— start of Selected text —

# in response to garys post about surf reports!



## cutbait91 (Nov 9, 2009)

ive been here awhile, ive been a pier rat for awhile, I consider myself a half decent fishermen, I fish the pier and surf 3 to 4 days a week sometimes more, I don't know the reasons, except shallow water and to many sharks, the other factors im not sure, this is the worst fishing inshore I have ever seen! all the hours ive put in and not even caught a single fish worth taking a picture of or bragging about this year! its plain awful, and no its not everywhere my buddys with boats are having the best year they can recall! our beaches are dying, sharks are a tourist attraction, the end of surfside pier is as shallow as a kiddy pool on low tide, and im down right loosing all hope for grand strand fishing all together, will I quit?...no! do I have hope of it getting better?...no! am I discouraged?...extremely! oh well it is what It is! I wont give up, but it all seems like a waste of time these days!


----------



## Elgreco (Aug 12, 2014)

I don't really do any surf fishing. I'm either on springmaid, in lichfield/pawleys on the banks or in murrells inlet by boat. It's been pretty decent everywhere I have gone. Had a good couple hours on springmaid with RJ and we probably pulled up 50+ blues and 8+ spanish with gotcha's. Next day caught absolutely nothing. Have had pretty good luck catching borderline keeper flounder in the inlet and around lichfield so far.

— end of Selected text —
— start of Recorded data —

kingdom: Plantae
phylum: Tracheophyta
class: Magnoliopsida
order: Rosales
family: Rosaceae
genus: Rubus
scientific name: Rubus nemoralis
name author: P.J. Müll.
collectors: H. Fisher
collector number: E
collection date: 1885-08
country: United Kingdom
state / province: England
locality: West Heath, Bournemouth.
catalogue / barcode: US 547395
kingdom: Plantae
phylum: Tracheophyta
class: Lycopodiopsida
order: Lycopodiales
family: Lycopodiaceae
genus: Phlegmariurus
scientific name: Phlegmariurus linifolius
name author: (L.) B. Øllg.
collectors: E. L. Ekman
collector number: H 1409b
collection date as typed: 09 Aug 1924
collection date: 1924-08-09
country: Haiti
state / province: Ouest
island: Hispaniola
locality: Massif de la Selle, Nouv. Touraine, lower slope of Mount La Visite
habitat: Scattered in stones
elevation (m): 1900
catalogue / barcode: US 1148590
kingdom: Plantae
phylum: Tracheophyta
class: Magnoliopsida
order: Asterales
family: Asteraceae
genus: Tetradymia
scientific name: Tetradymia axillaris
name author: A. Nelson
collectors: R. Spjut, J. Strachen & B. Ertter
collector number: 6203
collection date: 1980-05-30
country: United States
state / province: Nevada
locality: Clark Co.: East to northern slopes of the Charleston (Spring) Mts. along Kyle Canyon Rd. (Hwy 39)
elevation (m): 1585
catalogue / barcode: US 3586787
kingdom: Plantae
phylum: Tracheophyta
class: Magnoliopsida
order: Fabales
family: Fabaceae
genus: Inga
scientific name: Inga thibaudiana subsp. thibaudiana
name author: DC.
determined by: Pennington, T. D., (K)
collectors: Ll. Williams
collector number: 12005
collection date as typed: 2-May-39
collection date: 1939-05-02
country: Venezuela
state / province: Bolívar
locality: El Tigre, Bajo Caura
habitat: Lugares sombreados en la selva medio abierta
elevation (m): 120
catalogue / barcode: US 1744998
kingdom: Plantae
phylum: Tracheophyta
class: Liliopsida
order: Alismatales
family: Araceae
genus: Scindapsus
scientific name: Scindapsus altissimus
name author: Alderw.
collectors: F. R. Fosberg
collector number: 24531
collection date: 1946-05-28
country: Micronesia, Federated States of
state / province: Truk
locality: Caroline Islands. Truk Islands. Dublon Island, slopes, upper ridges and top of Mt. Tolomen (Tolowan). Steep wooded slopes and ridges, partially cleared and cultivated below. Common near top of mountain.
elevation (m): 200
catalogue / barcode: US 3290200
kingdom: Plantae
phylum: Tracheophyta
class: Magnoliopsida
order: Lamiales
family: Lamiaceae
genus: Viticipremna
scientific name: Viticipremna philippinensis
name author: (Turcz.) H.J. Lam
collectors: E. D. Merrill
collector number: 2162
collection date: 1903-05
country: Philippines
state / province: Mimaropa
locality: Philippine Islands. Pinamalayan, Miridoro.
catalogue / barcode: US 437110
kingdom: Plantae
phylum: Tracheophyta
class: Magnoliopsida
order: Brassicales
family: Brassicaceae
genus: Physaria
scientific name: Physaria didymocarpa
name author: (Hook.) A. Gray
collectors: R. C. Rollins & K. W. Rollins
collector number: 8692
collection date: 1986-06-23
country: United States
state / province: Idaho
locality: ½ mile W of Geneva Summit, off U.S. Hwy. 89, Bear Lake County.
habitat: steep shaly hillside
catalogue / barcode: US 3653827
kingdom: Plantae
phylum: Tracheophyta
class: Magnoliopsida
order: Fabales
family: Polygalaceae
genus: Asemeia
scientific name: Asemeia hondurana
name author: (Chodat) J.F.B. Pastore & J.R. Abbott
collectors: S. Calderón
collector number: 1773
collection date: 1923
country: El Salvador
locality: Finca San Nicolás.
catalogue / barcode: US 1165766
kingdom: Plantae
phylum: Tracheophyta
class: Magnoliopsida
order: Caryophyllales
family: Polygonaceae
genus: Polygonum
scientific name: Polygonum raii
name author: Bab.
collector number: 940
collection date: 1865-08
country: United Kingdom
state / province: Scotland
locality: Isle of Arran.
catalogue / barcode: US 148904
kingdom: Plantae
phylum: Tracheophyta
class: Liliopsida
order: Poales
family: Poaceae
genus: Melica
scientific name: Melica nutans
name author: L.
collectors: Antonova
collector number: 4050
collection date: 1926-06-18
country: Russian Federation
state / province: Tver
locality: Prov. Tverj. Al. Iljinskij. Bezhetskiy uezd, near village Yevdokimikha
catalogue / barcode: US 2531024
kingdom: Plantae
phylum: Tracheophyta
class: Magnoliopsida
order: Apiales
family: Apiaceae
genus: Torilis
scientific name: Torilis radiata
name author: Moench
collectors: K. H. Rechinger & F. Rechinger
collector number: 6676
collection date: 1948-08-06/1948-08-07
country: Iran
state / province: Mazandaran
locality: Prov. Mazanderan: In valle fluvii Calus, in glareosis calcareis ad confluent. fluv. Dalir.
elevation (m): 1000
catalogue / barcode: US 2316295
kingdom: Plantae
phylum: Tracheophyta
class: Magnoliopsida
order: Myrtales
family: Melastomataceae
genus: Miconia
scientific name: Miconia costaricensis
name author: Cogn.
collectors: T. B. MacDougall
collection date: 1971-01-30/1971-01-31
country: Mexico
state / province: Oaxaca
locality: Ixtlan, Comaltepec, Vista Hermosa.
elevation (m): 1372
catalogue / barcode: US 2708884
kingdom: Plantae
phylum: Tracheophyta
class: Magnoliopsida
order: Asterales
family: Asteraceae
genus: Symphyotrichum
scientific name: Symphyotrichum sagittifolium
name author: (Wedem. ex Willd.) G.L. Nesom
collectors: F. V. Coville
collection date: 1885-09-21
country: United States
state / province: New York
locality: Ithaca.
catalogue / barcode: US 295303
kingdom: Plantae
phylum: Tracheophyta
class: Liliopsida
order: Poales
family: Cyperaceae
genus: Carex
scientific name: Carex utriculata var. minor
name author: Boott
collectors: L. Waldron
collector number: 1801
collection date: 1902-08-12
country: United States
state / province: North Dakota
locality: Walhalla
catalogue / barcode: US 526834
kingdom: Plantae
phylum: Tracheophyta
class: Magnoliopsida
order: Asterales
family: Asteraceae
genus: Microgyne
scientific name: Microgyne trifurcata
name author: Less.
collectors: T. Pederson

— end of Recorded data —

What is needed: Carry the forum thread on Grand Strand pier and surf fishing forward from its final sentence, keeping the tone of its posts.

Task result:
----------



## RjTheMetalhead (Dec 3, 2011)

Done good on boats, but the pier and surf game has been slow since the storm for me.
Black drum and speckled trout are picking up at Springmaid.
People are catching fish on the piers off and on past week or so.

Water is too hot for most fish, shouldn't be long before the tarpon and jacks start showing up thick.


----------



## Danny Jorgensen (Oct 13, 2013)

Well I hope things pick up by Saturday. I will be on Springmaid to try and catch a fishy or two.


----------



## Gary Carrier (Oct 11, 2012)

Thanks, cutbait. As much as I've read since I joined this forum about the success you have had over the years, it's really nice to have a pro have a similar observation to mine. I only fish there once a year on vacation for a week but have had no luck the past two years in October. I am an avid fisherman and I have been trying to learn everything I can about surf fishing. You can imagine my disappointment when that's the only time I get to fish the surf. Just trying to figure out how to catch something. I consider myself also a half decent fisherman even though it is mainly for trout in the TVA tailwaters but I do try to learn and if anybody can give me any tips, I'd appreciate it.


----------



## drw1985 (Oct 15, 2014)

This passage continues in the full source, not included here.